My Top Ten Books of 2015

 I have read a lot of books this year, some I have read for review purposes, the majority I have bought and read for pleasure.  I thought I would try and choose my top ten. Tricky job!

 

 

  1.  How to be Brave  – Louise Beech
  2. Snowblind  –   Ragnar Jonasson
  3. Nightblind  – Ragnar Jonasson
  4. Elizabeth is Missing – Emma Healey
  5. How I Lost You – Jenny Blackhurst
  6. Untold, the Stories behind the Photographs – Steve McCurry
  7. The Abrupt Physics of Dying – Paul Hardisty
  8. Some-One Elses Skin – Sarah Hilary
  9. The Last Days of Rabbit Hayes – Anna McPartlin
  10. The Lost Art of Keeping Secrets – Eva Rice

 

All of these books are ones which I have raved about to other people, all of these have either kept me reading all night, made me cry, made me want to know more about the author, or the characters in the story.
Some of these books you will find a review for on this site, others  I will post a review shortly.

Of  all of these books I think my favourite is Louise’s book.
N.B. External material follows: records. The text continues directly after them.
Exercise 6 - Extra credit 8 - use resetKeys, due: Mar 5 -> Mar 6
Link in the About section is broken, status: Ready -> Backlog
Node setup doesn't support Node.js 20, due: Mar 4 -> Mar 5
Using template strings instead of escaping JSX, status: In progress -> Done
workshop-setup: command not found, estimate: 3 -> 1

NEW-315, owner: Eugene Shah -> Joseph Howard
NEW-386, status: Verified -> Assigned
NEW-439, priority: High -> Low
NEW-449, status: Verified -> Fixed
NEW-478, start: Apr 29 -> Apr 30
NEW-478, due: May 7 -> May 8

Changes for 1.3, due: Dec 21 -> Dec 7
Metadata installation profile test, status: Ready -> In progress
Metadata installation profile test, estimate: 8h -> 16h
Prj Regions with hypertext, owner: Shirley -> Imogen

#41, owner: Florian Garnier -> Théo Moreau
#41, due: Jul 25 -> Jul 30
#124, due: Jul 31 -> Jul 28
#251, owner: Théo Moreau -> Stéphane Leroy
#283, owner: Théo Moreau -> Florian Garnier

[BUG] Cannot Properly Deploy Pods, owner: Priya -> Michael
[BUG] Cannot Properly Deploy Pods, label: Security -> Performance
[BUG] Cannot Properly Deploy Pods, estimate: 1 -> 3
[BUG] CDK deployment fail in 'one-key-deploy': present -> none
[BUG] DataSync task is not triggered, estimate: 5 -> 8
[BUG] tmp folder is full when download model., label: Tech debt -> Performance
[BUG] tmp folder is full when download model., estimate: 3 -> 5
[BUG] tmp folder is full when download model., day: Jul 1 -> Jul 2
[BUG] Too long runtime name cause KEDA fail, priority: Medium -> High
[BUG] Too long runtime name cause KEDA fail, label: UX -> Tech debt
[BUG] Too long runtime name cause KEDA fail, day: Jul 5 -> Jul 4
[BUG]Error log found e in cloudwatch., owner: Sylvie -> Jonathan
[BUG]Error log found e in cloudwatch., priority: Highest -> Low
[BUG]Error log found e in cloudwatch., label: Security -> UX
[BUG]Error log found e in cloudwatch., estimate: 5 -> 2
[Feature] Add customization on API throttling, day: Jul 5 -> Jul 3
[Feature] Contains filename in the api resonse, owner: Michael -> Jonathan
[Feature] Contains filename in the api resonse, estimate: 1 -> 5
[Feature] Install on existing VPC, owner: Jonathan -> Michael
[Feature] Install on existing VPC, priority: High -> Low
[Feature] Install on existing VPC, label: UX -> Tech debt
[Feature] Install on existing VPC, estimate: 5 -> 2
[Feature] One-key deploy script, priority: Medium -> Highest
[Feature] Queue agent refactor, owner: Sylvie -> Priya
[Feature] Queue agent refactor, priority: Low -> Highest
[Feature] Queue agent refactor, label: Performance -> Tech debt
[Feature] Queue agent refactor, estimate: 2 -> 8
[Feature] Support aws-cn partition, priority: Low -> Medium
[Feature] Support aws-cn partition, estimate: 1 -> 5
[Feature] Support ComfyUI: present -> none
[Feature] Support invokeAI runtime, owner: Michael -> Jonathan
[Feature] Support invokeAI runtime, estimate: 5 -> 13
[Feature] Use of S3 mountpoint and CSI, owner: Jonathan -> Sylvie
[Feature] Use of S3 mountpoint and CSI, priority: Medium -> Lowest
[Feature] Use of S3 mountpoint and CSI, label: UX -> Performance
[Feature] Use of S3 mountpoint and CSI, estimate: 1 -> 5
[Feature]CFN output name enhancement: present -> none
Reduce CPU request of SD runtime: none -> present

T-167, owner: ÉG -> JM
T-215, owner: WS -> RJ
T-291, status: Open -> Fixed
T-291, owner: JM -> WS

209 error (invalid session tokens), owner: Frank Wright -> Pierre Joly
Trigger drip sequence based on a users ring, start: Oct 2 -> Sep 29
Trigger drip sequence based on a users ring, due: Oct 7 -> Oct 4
I cried. I so wanted it to turn out all right in the end. I had some experience of dealing with a child who didn’t want to be diabetic and it isn’t easy!

There is one non-fiction book in the list, Steve McCurry. I am sure you will know at least one of his famous photographs (The Afghan Girl) and this book is a fascinating look into how this and other photographs were taken and the lengths he went to take them.

Ragnar Jonasson is new to the British scene, writing in the style of Agatha Christie, I read Snowblind first, and found a new main character in Ari Thor that I wanted to know more about. I read this at one sitting, and it left me with so many questions. Nightblind has just been published and again Ari Thor is the main investigator, again I have questions, and again I cannot wait for the next instalment. This  author has opened my eyes to a whole new area of crime writing  – Nordic Noir.

Elizabeth is Missing is an interesting take on Dementia, and certainly made me think about how it feels to be affected from a Dementia sufferers point of view.

The Last Days of Rabbit Hayes was recommended to me  and I loved it. It handles life and death beautifully and reinforces to me that we can’t always have what we want, we have to work out ways to deal with what life throws at us, another one which made me cry!

How I Lost You was a bit of a page turner, back wards and forwards as I tried to recall what had happened previously, another one which made me cry!

I kept hearing about a book called All About the Abrupt Physics of Dying. I wasn’t sure it was for me, after all, I didn’t understand Physics. I bought it, and I didn’t regret it, fast moving, well written, and very topical. Excellent story.

Some One Else’s Skin and  The Lost Art of Keeping Secrets are both books which entrance and maintain your interest all the way through, with Secrets set in the 1950s and Skin set in modern day they are both character driven stories with an eye for detail. Both highly recommended.